7711. And there shall be thick darkness over the land of Egypt. That this signifies a complete privation of truth and good, is evident from the signification of "thick darkness," as being a complete privation of truth and good. In various places in the Word mention is made of "darkness" and also at the same time of "thick darkness," and then "darkness" is predicated of falsity, and "thick darkness" of evil together with it. But the word by which "thick darkness" is expressed in this verse means the densest darkness, by which in the internal sense are signified such falsities as spring from evil. Such falsities arise with those who have been of the church, and have lived a life of evil contrary to the precepts of faith which they have known. The evil from which these falsities spring, is against the church, against heaven, and against the Lord, thus is diametrically against good and truth. This state is now described by "thick darkness."
 That in the Word both "darkness" and "thick darkness" are mentioned together, and that "darkness" then denotes the privation of truth, and thick darkness the privation of both truth and good, can he seen from the following passages. In Isaiah:
Judgment is far from us, and righteousness overtaketh us not; we await the light, but behold darkness; and brightnesses, but we walk in thick darkness. We grope for the wall like the blind, yea, we grope as they that have no eyes; we stumble at noonday as in the twilight; among the living we are as the dead (Isa. 59:9-10);
"judgment is far from us," and "righteousness overtaketh us not," denotes that there is neither truth nor good; (that "judgment" is predicated of truth, and "righteousness" of good, see n. 2235, 3997); "to await the light" denotes to await truth; and "to await brightnesses" denotes to await the good of truth, for the brightness of light is from good. That "darkness" is here opposed to "light" and "judgment," thus to truth; and that "thick darkness" is opposed to "brightness" and "righteousness," thus to good, is evident; and therefore "darkness" denotes the privation of truth, and "thick darkness," the privation of both truth and good. In Amos:
Is not the day of Jehovah darkness, and not light? and thick darkness and no brightness in it? (Amos 5:20);
where the meaning is similar.
The day of Jehovah cometh, a day of darkness and thick darkness, a day of cloud and obscurity (Joel 2:1-2).
The day of Jehovah is a day of wasting and devastation, a day of darkness and of thick darkness (Zeph. 1:15);
where "darkness" denotes the privation of truth; and "thick darkness," the privation of truth and good; if "thick darkness" signified nothing more than "darkness," it would be an empty repetition, which would be far from the Holy Word.
 It is common in the Word to find two expressions of one thing, one of which relates to truth, or to falsity; and the other to good, or to evil. So in Isaiah:
He shall look unto the earth, and behold distress and darkness, dimmed with distress, and driven in thick darkness (Isa. 8:22).

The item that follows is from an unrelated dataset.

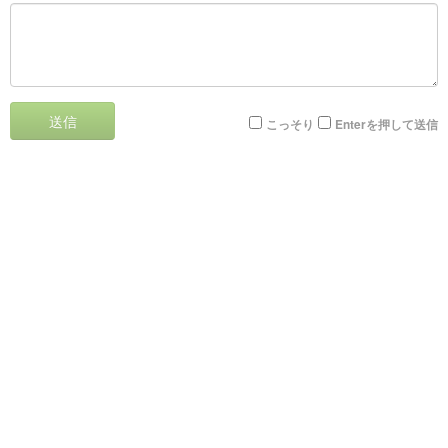
送信
こっそり
Enterを押して送信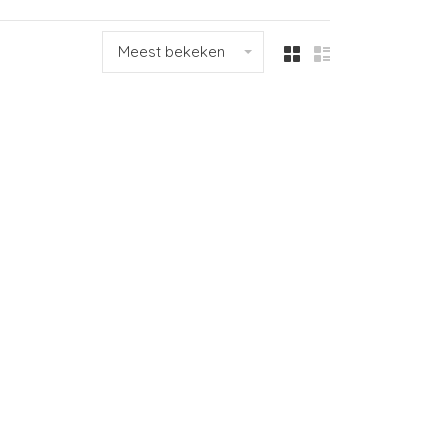
Meest bekeken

 "Darkness" also signifies ignorance of truth, such as there is with the Gentiles; and "thick darkness," ignorance of good; in Isaiah:
In that day shall the deaf hear the words of the book, and the eyes of the blind shall see out of thick darkness and out of darkness (Isa. 29:18).
If thou satisfy the afflicted soul, thy light shall rise up in the darkness, and thy thick darkness shall be as the noon day (Isa. 58:10);
(that "darkness" denotes falsities, see n. 7688).